→ EXTRACTED TEXT
━━━━━━━━━━━━━━━━━━━━━━━━━━━━━━

This is how the narrator of Exodus 12 begins the description of the Passover event.  It is a new beginning for God’s people. A defining moment for the nation of Israel. No longer slaves in Egypt, they are now people marked by the blood of the lamb, rescued, redeemed, and claimed as God’s own. And every year, beginning with that first Passover, Israel was to celebrate it at the start of the year as a festival to the Lord, a festival that served to remind them again of who and whose they were.  

The liturgical quality of the narrative points to its sacramental nature. Exodus 12 does not simply tell of a moment in history, but provides the script for an event that would be rehearsed and re-enacted yearly (verse 14). The Passover was to become part of the natural rhythms of Israel’s life together and life with God, an annual commemoration and celebration of God’s redemptive grace to Israel. 

At the center of this sacramental narrative is the blood, a sign and seal of God’s steadfast love and covenant commitment to the Hebrew people. A common perception is that the blood was a marker for the angel of death to know which houses to pass over. However, this text describes the blood as a sign for the people (verse 13). Blood, in the ancient near east, was sacred and signified the life or life-force of living creatures, making it an apt sign and symbol here. Painting the blood on the doorposts becomes the act by which the people receive and accept God’s gracious promise for life in the face of death and darkness, signaling their acceptance of God’s redemptive act. 

In addition to this sacramental quality of the Passover event described here, a number of additional features are worth noting. First, as the narrator describes the feast of the lamb, a concern is expressed about the appropriate number of people gathered (verse 4). The focus of the narrator’s comments, however, are not on whether there will be enough of the sacrificed lamb to go around, but on whether there will be too much, that is, whether there will be enough people gathered around the table to partake in the feast. The comment suggests two things. One, the expectation that the entire lamb be consumed and that there be nothing left remaining. The sacrificial and sacramental meal is not to be saved until morning or taken with them.

━━━━━━━━━━━━━━━━━━━━━━━━━━━━━━

→ WORK TO DO
a) Sum up the passage on Exodus 12 in two sentences.
b) Write out the passage on Exodus 12 word for word, from "The liturgical quality" to "grace to Israel.".
c) According to the passage on Exodus 12, what did blood signify in the ancient near east?
The records that follow are separate material from the passage on Exodus 12.

→ DATA ENTRIES
━━━━━━━━━━━━━━━━━━━━━━━━━━━━━━

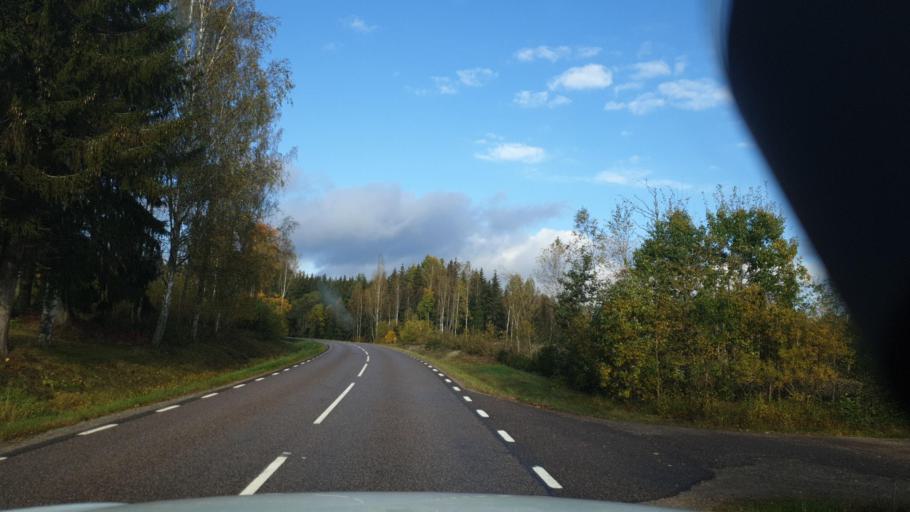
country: SE
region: Vaermland
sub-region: Arvika Kommun
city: Arvika
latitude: 59.5027
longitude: 12.6805
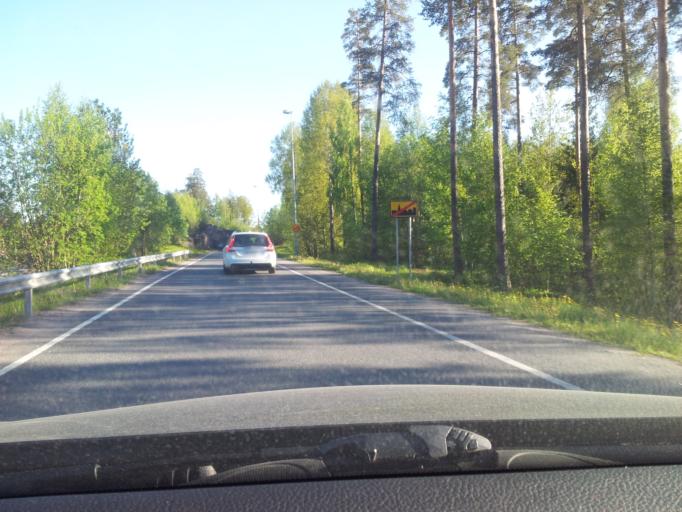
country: FI
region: Uusimaa
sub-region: Helsinki
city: Kauniainen
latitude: 60.2087
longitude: 24.7451
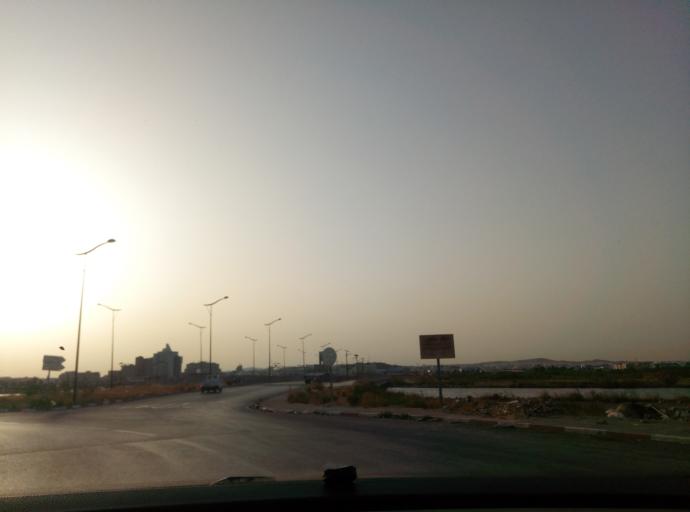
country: TN
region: Tunis
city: Tunis
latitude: 36.8041
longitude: 10.1977
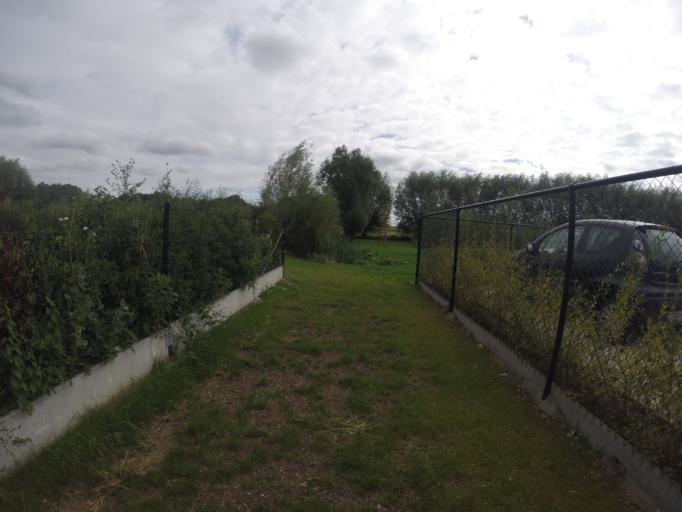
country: BE
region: Flanders
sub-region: Provincie Oost-Vlaanderen
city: Aalter
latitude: 51.0967
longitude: 3.4531
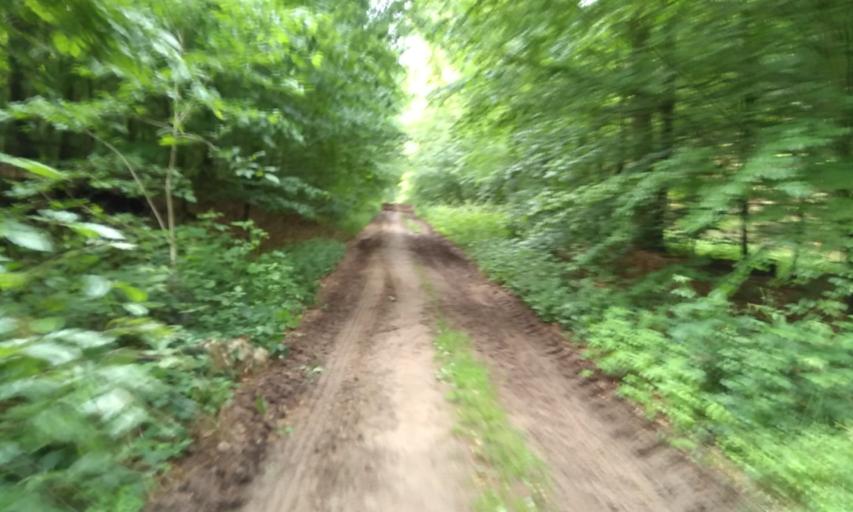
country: DE
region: Lower Saxony
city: Nottensdorf
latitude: 53.4711
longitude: 9.6221
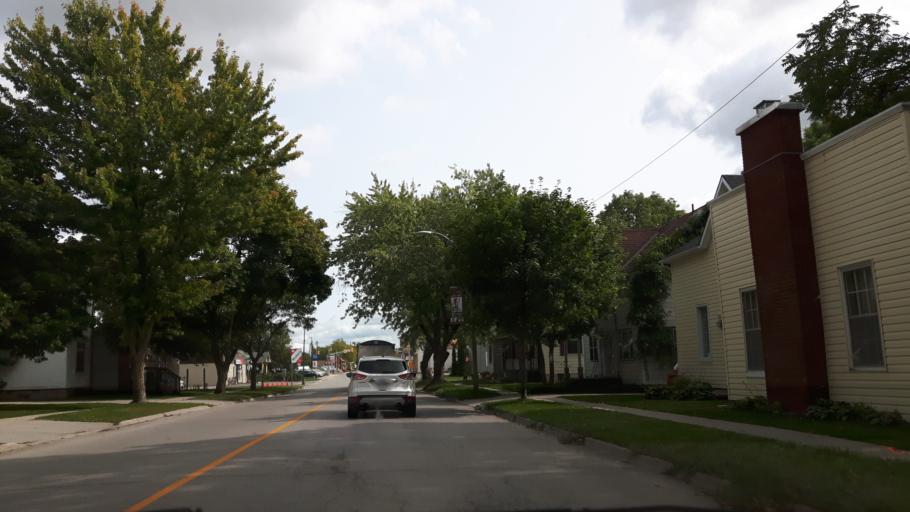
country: CA
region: Ontario
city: Huron East
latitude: 43.5543
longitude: -81.3956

━━━━━━━━━━━━━━━━━━━━━━━━━━━━━━

→ ANSWERS TO THE TASKS
a) The Passover in Exodus 12 marks a new beginning for Israel, and the narrative provides the script for a yearly celebration of God's redemptive grace. At its center is the blood, which the text describes as a sign for the people, and the narrator expects the whole lamb to be eaten with nothing left until morning.

b)
The liturgical quality of the narrative points to its sacramental nature. Exodus 12 does not simply tell of a moment in history, but provides the script for an event that would be rehearsed and re-enacted yearly (verse 14). The Passover was to become part of the natural rhythms of Israel’s life together and life with God, an annual commemoration and celebration of God’s redemptive grace to Israel.

c) It signified the life or life-force of living creatures.